Ontario’s Waste-Free Ontario Act, 2016 enacted the Waste Diversion Transition Act, 2016 (WDTA) and the Resource Recovery and Circular Economy Act, 2016 (RRCEA). Both Acts were largely proclaimed in force on November 30, 2016.The WDTA provides for the continued operation and eventual wind up of Ontario's four existing waste diversion programs (Blue Box, Municipal Hazardous or Special Waste, Waste Electrical and Electronic Equipment, and Used Tires) and the wind up of the industry funding organizations that operate these programs. The RRCEA establishes a full producer responsibility scheme by providing for regulations that make producers environmentally accountable and financially responsible for recovering resources and reducing waste associated with their products and packaging.
On February 17, 2017, the Minister directed Ontario Tire Stewardship (OTS), the organization that operates the Used Tires program, to submit a plan to wind up the Used Tires program and then itself. OTS must submit its proposed wind up plan to the Resource Productivity and Recovery Authority (the Authority) by October 31, 2017 for review and approval, with the used tires waste diversion program to cease operation on December 31, 2018. The plan would need to address all aspects of the wind up the program, including dealing with its assets, liabilities, rights and obligations, as well as a comprehensive plan for winding up OTS itself.
The Ministry is proposing amendments to the cost recovery provisions of the Used Tires regulation made under the WDTA to support the development and implementation of a comprehensive wind up plan of the Used Tires program. The proposed amendments to the Used Tires regulation, if approved, would:
- Remove steward fee setting methodology provisions;
- Continue steward fees at current amounts until the Authority approves a wind up plan that would include new fee rules to govern during the wind up period proposed by OTS; and,
- Remove reconciliation provisions as of the date the regulation comes into effect.

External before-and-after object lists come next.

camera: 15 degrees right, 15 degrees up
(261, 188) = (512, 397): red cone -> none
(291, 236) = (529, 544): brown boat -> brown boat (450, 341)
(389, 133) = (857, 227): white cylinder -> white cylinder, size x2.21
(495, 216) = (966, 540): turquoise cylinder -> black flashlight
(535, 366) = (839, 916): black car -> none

1) Removing Steward Fee Setting Provisions
The fee setting provisions in the Used Tires regulation set out the methodology that OTS is required to follow when determining monthly fees payable by stewards for each class of tire. The current fee setting methodology was intended for ongoing program operations and was not intended to address the wind up phase of the Used Tires program. The removal of the fee setting methodology provisions in the regulation enable OTS to develop appropriate fee rules to apply during the wind up period, including fee rules to address any program surpluses and deficits, prior to ceasing operations. OTS would include the proposed rules in its wind up plan submitted to the Authority for approval, which can be approved where consistent with the Minister’s wind up direction.
2) Continuing Steward Fees at Current Amounts
The proposed regulation amendments would maintain all steward fees at the current rates set by OTS that came into effect on May 1, 2017 until the wind up plan is approved by the Authority and new fee rules would apply. The plan would include new fee rules proposed by the OTS for the duration of the Used Tires program, beginning when the plan and rules are approved by the Authority until the program ceases operations on December 31, 2018 as directed by the Minister. This amendment, if approved, would provide that fees are not raised before the proposed wind up plan and new fee rules are approved by the Authority.

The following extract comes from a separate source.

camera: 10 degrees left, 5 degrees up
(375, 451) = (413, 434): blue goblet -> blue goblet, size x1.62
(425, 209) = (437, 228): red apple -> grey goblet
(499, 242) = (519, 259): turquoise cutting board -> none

3) Removing Annual Reconciliation Provisions
The reconciliation provisions of the Used Tires regulation are intended to reconcile any differences between the amount each steward pays in fees for their tires with the actual program costs for managing these tires for each calendar year. The current regulation requires that any overpayment be credited to stewards by June 15 or paid to stewards by June 30, eighteen months after the calendar year in which the steward originally paid the fees ends. Furthermore, any deficit is to be paid by stewards to OTS by June 30, six months after the calendar year in which the steward originally paid the fees ends.

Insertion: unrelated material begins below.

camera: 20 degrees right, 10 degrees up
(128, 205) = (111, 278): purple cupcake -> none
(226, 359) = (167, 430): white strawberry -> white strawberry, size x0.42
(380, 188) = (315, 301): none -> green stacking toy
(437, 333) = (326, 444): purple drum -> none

The removal of these reconciliation provisions will eliminate reconciliation payments under the regulation for any surplus or deficit generated after the changes to the regulation take effect. If not removed, compliance with these requirements could significantly complicate the development and implementation of the wind up plan. If removed, any amounts owing to or by stewards from the time the proposed regulation is made, if approved, would be addressed in the wind up plan.